Exercise description >>
According to the passage below on what harness racing can learn from Fonterra, how is the Milk Price calculated?

The Fonterra example shows that when you look at an industry in a more integrated way (particularly vertically integrated), the producers of your basic product will be better looked after and/or given better signals that help them predict the future and make choices which align with the industry’s direction and their own “business”. Fonterra gives clear signals via its forecast Milk Price – and estimate that is regularly adjusted of where the Milk Price is heading. The Milk Price is a price calculated on all the product as if sold as the basic product to the world commodity market i.e. basic market value. The sale of value-added products then make up the rest of the income. Profit is used for capital investment, maintenance, R&D and other costs – but also allows a dividend to be paid back to shareholders (farmers). In some cases, including now, an early or additional dividend can be paid to help farmers through difficult cash flows. This is not a subsidy or a guaranteed safety net. They are still vulnerable to global ebbs and flows, changing interest rates and the consequences of their own decisions. Or indeed a stuff up by Fonterra.
So for our harness racing industry, there is a strong case to be made for a model that at the very least returns a dividend (as bonuses, credits or percentage of stakes) to breeders. And at the far extreme, a model that totally restructures and integrates our industry to provide contracted (but forecastable and adjustable) prices for foals, plus additional returns as a dividend potentially based on performance of a foal as a racehorse (i.e. when value is added to the product).
The devil would be in the detail, but it is a scenario I will have a look at in more detail in a future blog.
I believe there is a lot of confusion about the harness racing industry’s consumers versus the industry’s stakeholders. For the dairy industry, it’s those who drink milk or eat cheese, versus farmers with dairy cattle. In our case it’s punters versus breeders /owners /trainers. We need to structure our services to meet consumers’ needs because our success depends on their interest in our product. But we also need to structure our industry to meet stakeholder needs because our success depends on their ability to produce a good product. It’s a balance companies big and small struggle with, but I think there is a lot we can learn from those who do it well.
In future I will do a similar comparison with the wine industry, which we can also learn from.

Dataset excerpt >>

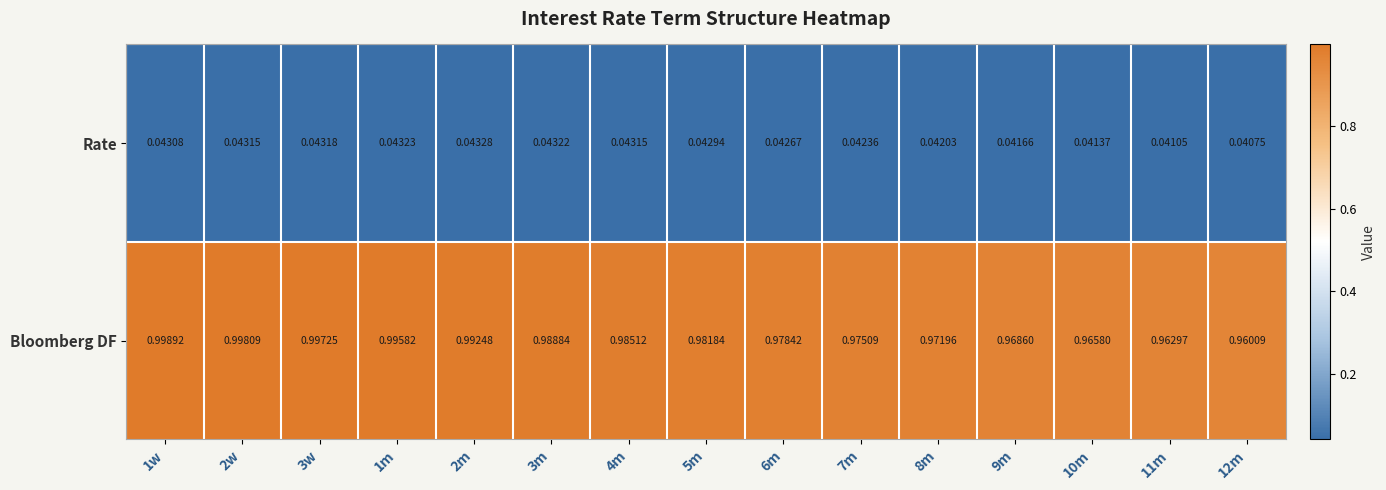

List the series in order of their overall mean, lowest first.

Rate, Bloomberg DF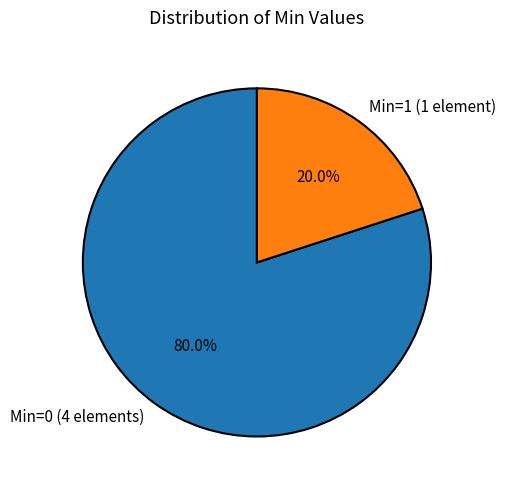

Between Min=0 (4 elements) and Min=1 (1 element), which is larger?

Min=0 (4 elements)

Finished task >>
It is calculated on all the product as if it were sold as the basic product to the world commodity market, that is, at basic market value.